--- DATASET RECORDS ---

──────────────────────────────

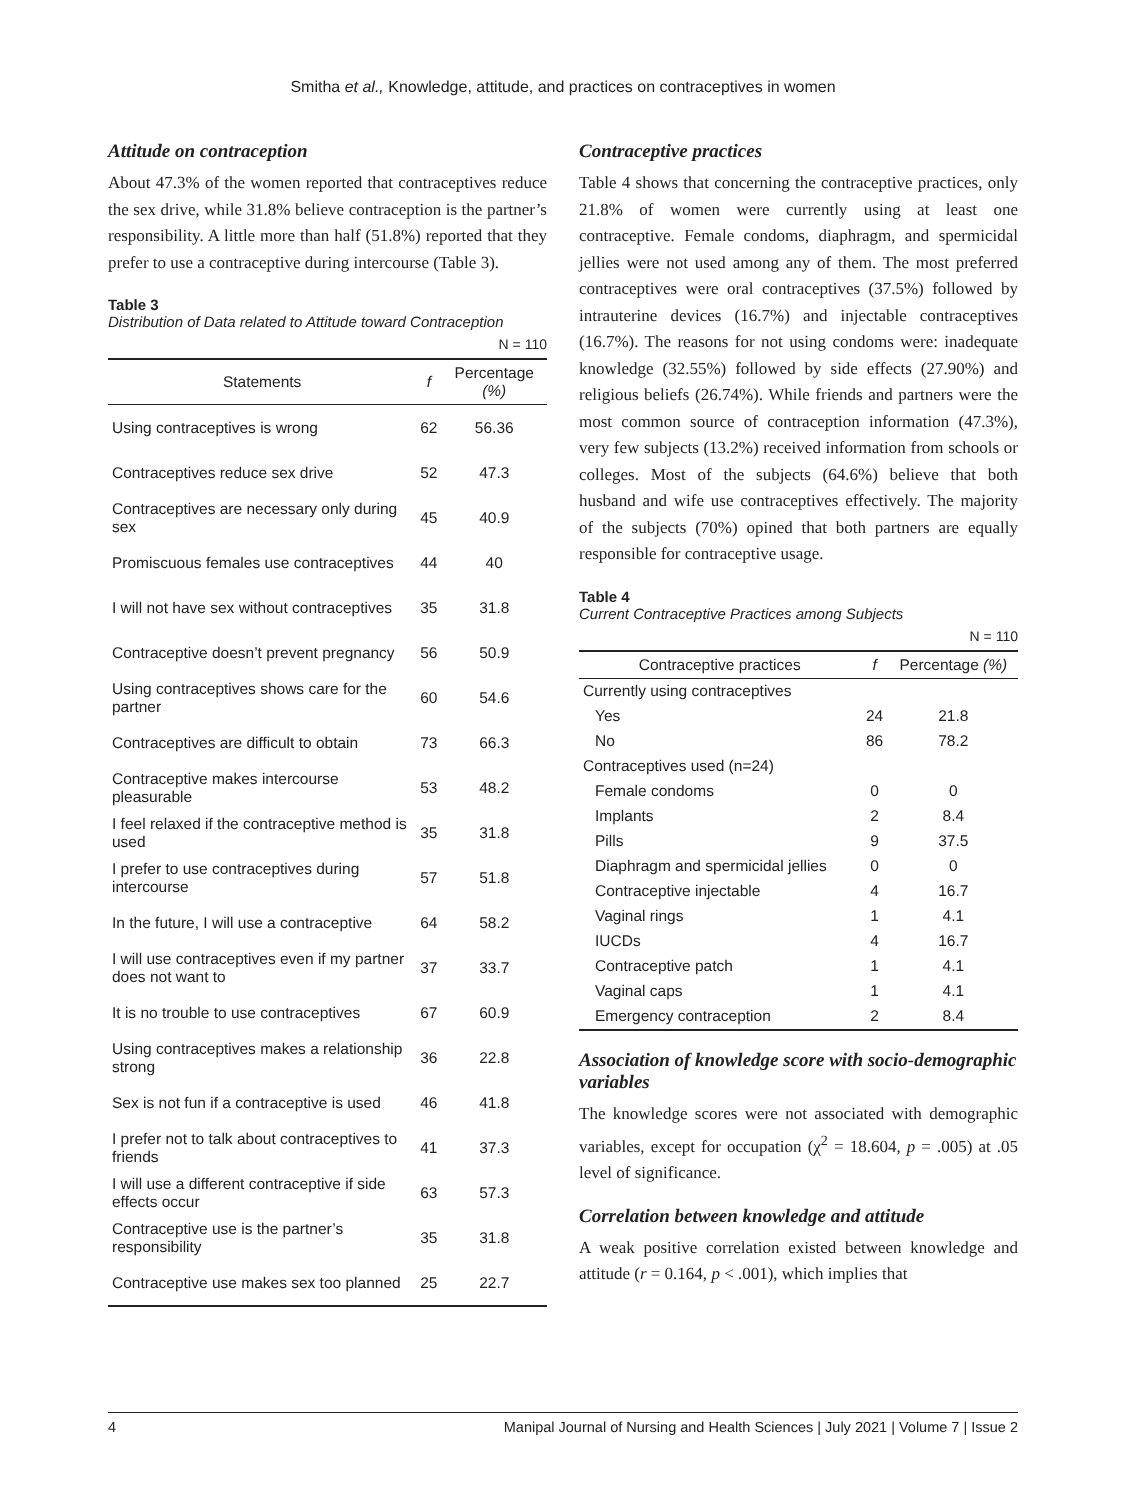Smitha et al., Knowledge, attitude, and practices on contraceptives in women
Attitude on contraception
About 47.3% of the women reported that contraceptives reduce the sex drive, while 31.8% believe contraception is the partner’s responsibility. A little more than half (51.8%) reported that they prefer to use a contraceptive during intercourse (Table 3).
Table 3
Distribution of Data related to Attitude toward Contraception
N = 110
| Statements | f | Percentage (%) |
| --- | --- | --- |
| Using contraceptives is wrong | 62 | 56.36 |
| Contraceptives reduce sex drive | 52 | 47.3 |
| Contraceptives are necessary only during sex | 45 | 40.9 |
| Promiscuous females use contraceptives | 44 | 40 |
| I will not have sex without contraceptives | 35 | 31.8 |
| Contraceptive doesn’t prevent pregnancy | 56 | 50.9 |
| Using contraceptives shows care for the partner | 60 | 54.6 |
| Contraceptives are difficult to obtain | 73 | 66.3 |
| Contraceptive makes intercourse pleasurable | 53 | 48.2 |
| I feel relaxed if the contraceptive method is used | 35 | 31.8 |
| I prefer to use contraceptives during intercourse | 57 | 51.8 |
| In the future, I will use a contraceptive | 64 | 58.2 |
| I will use contraceptives even if my partner does not want to | 37 | 33.7 |
| It is no trouble to use contraceptives | 67 | 60.9 |
| Using contraceptives makes a relationship strong | 36 | 22.8 |
| Sex is not fun if a contraceptive is used | 46 | 41.8 |
| I prefer not to talk about contraceptives to friends | 41 | 37.3 |
| I will use a different contraceptive if side effects occur | 63 | 57.3 |
| Contraceptive use is the partner’s responsibility | 35 | 31.8 |
| Contraceptive use makes sex too planned | 25 | 22.7 |
Contraceptive practices
Table 4 shows that concerning the contraceptive practices, only 21.8% of women were currently using at least one contraceptive. Female condoms, diaphragm, and spermicidal jellies were not used among any of them. The most preferred contraceptives were oral contraceptives (37.5%) followed by intrauterine devices (16.7%) and injectable contraceptives (16.7%). The reasons for not using condoms were: inadequate knowledge (32.55%) followed by side effects (27.90%) and religious beliefs (26.74%). While friends and partners were the most common source of contraception information (47.3%), very few subjects (13.2%) received information from schools or colleges. Most of the subjects (64.6%) believe that both husband and wife use contraceptives effectively. The majority of the subjects (70%) opined that both partners are equally responsible for contraceptive usage.
Table 4
Current Contraceptive Practices among Subjects
N = 110
| Contraceptive practices | f | Percentage (%) |
| --- | --- | --- |
| Currently using contraceptives | | |
| Yes | 24 | 21.8 |
| No | 86 | 78.2 |
| Contraceptives used (n=24) | | |
| Female condoms | 0 | 0 |
| Implants | 2 | 8.4 |
| Pills | 9 | 37.5 |
| Diaphragm and spermicidal jellies | 0 | 0 |
| Contraceptive injectable | 4 | 16.7 |
| Vaginal rings | 1 | 4.1 |
| IUCDs | 4 | 16.7 |
| Contraceptive patch | 1 | 4.1 |
| Vaginal caps | 1 | 4.1 |
| Emergency contraception | 2 | 8.4 |
Association of knowledge score with socio-demographic variables
The knowledge scores were not associated with demographic variables, except for occupation (χ<sup>2</sup> = 18.604, p = .005) at .05 level of significance.
Correlation between knowledge and attitude
A weak positive correlation existed between knowledge and attitude (r = 0.164, p < .001), which implies that
4 Manipal Journal of Nursing and Health Sciences | July 2021 | Volume 7 | Issue 2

──────────────────────────────

--- TASK ---
For the entries above, return an exact copy that omits the images.

--- WRITTEN ANSWER ---
Smitha et al., Knowledge, attitude, and practices on contraceptives in women
Attitude on contraception
About 47.3% of the women reported that contraceptives reduce the sex drive, while 31.8% believe contraception is the partner’s responsibility. A little more than half (51.8%) reported that they prefer to use a contraceptive during intercourse (Table 3).
Table 3
Distribution of Data related to Attitude toward Contraception
N = 110
| Statements | f | Percentage (%) |
| --- | --- | --- |
| Using contraceptives is wrong | 62 | 56.36 |
| Contraceptives reduce sex drive | 52 | 47.3 |
| Contraceptives are necessary only during sex | 45 | 40.9 |
| Promiscuous females use contraceptives | 44 | 40 |
| I will not have sex without contraceptives | 35 | 31.8 |
| Contraceptive doesn’t prevent pregnancy | 56 | 50.9 |
| Using contraceptives shows care for the partner | 60 | 54.6 |
| Contraceptives are difficult to obtain | 73 | 66.3 |
| Contraceptive makes intercourse pleasurable | 53 | 48.2 |
| I feel relaxed if the contraceptive method is used | 35 | 31.8 |
| I prefer to use contraceptives during intercourse | 57 | 51.8 |
| In the future, I will use a contraceptive | 64 | 58.2 |
| I will use contraceptives even if my partner does not want to | 37 | 33.7 |
| It is no trouble to use contraceptives | 67 | 60.9 |
| Using contraceptives makes a relationship strong | 36 | 22.8 |
| Sex is not fun if a contraceptive is used | 46 | 41.8 |
| I prefer not to talk about contraceptives to friends | 41 | 37.3 |
| I will use a different contraceptive if side effects occur | 63 | 57.3 |
| Contraceptive use is the partner’s responsibility | 35 | 31.8 |
| Contraceptive use makes sex too planned | 25 | 22.7 |
Contraceptive practices
Table 4 shows that concerning the contraceptive practices, only 21.8% of women were currently using at least one contraceptive. Female condoms, diaphragm, and spermicidal jellies were not used among any of them. The most preferred contraceptives were oral contraceptives (37.5%) followed by intrauterine devices (16.7%) and injectable contraceptives (16.7%). The reasons for not using condoms were: inadequate knowledge (32.55%) followed by side effects (27.90%) and religious beliefs (26.74%). While friends and partners were the most common source of contraception information (47.3%), very few subjects (13.2%) received information from schools or colleges. Most of the subjects (64.6%) believe that both husband and wife use contraceptives effectively. The majority of the subjects (70%) opined that both partners are equally responsible for contraceptive usage.
Table 4
Current Contraceptive Practices among Subjects
N = 110
| Contraceptive practices | f | Percentage (%) |
| --- | --- | --- |
| Currently using contraceptives | | |
| Yes | 24 | 21.8 |
| No | 86 | 78.2 |
| Contraceptives used (n=24) | | |
| Female condoms | 0 | 0 |
| Implants | 2 | 8.4 |
| Pills | 9 | 37.5 |
| Diaphragm and spermicidal jellies | 0 | 0 |
| Contraceptive injectable | 4 | 16.7 |
| Vaginal rings | 1 | 4.1 |
| IUCDs | 4 | 16.7 |
| Contraceptive patch | 1 | 4.1 |
| Vaginal caps | 1 | 4.1 |
| Emergency contraception | 2 | 8.4 |
Association of knowledge score with socio-demographic variables
The knowledge scores were not associated with demographic variables, except for occupation (χ<sup>2</sup> = 18.604, p = .005) at .05 level of significance.
Correlation between knowledge and attitude
A weak positive correlation existed between knowledge and attitude (r = 0.164, p < .001), which implies that
4 Manipal Journal of Nursing and Health Sciences | July 2021 | Volume 7 | Issue 2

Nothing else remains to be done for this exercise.